About this task
Please repeat exactly the line containing "left shoulder: (350, 554)" and each line after it in the records below, through the last.

Data to use

◇ ◇ ◇ ◇ ◇ ◇ ◇

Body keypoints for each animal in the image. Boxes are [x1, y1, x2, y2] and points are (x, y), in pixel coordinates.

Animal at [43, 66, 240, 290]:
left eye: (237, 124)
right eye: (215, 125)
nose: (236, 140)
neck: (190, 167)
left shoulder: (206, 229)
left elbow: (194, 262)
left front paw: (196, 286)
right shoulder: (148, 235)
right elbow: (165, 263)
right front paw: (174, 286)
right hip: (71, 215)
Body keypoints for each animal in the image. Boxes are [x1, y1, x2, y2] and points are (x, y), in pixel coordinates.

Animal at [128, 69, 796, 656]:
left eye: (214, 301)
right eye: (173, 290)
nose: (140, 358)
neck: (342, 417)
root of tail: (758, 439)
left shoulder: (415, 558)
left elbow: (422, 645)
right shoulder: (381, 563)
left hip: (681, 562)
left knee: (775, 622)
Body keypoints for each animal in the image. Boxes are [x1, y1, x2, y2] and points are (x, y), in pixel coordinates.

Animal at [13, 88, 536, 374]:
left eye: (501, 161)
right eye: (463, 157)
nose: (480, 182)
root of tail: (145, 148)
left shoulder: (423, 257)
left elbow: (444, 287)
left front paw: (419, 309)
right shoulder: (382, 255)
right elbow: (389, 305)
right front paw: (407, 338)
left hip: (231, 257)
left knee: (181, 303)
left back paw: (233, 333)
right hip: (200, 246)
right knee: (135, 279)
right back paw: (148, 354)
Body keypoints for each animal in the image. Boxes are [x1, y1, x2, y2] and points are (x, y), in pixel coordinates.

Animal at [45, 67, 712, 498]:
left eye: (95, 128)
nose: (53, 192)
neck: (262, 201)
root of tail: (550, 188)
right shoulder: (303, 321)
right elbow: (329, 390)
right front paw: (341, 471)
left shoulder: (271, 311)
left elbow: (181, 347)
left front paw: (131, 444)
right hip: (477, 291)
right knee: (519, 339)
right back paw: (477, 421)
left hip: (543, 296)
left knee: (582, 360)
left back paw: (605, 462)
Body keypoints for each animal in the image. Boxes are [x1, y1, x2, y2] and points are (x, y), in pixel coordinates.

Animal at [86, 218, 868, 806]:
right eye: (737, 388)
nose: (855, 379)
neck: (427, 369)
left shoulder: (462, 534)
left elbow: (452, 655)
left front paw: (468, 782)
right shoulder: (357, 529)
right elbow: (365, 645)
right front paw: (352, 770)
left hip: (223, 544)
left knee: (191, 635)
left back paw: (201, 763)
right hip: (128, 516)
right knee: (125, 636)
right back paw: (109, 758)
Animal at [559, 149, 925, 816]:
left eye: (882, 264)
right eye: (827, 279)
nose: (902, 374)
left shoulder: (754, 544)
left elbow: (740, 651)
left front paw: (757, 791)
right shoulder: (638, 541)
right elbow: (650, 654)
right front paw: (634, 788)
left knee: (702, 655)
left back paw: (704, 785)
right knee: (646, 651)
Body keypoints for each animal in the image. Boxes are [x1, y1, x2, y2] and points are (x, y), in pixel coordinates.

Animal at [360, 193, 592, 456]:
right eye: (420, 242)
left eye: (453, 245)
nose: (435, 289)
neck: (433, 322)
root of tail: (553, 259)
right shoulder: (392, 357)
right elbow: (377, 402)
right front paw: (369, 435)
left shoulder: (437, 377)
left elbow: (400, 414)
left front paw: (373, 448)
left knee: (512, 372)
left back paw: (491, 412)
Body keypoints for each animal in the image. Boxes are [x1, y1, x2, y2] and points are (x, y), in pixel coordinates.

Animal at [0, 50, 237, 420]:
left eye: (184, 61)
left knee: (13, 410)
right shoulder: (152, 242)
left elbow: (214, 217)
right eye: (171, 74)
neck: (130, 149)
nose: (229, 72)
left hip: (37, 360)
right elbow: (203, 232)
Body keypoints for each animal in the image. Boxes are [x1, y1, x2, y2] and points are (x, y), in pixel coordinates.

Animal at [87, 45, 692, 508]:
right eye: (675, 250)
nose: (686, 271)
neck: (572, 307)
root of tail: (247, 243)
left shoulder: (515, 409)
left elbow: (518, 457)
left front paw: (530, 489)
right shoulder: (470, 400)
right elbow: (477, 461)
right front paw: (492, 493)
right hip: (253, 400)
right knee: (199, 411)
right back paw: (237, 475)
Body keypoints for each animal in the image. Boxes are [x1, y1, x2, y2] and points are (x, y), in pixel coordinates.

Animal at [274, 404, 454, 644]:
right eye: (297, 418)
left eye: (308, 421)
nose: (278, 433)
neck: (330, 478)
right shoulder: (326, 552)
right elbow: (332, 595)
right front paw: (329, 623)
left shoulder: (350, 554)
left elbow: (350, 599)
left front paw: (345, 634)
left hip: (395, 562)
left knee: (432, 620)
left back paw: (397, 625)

◇ ◇ ◇ ◇ ◇ ◇ ◇

Answer box
left shoulder: (350, 554)
left elbow: (350, 599)
left front paw: (345, 634)
left hip: (395, 562)
left knee: (432, 620)
left back paw: (397, 625)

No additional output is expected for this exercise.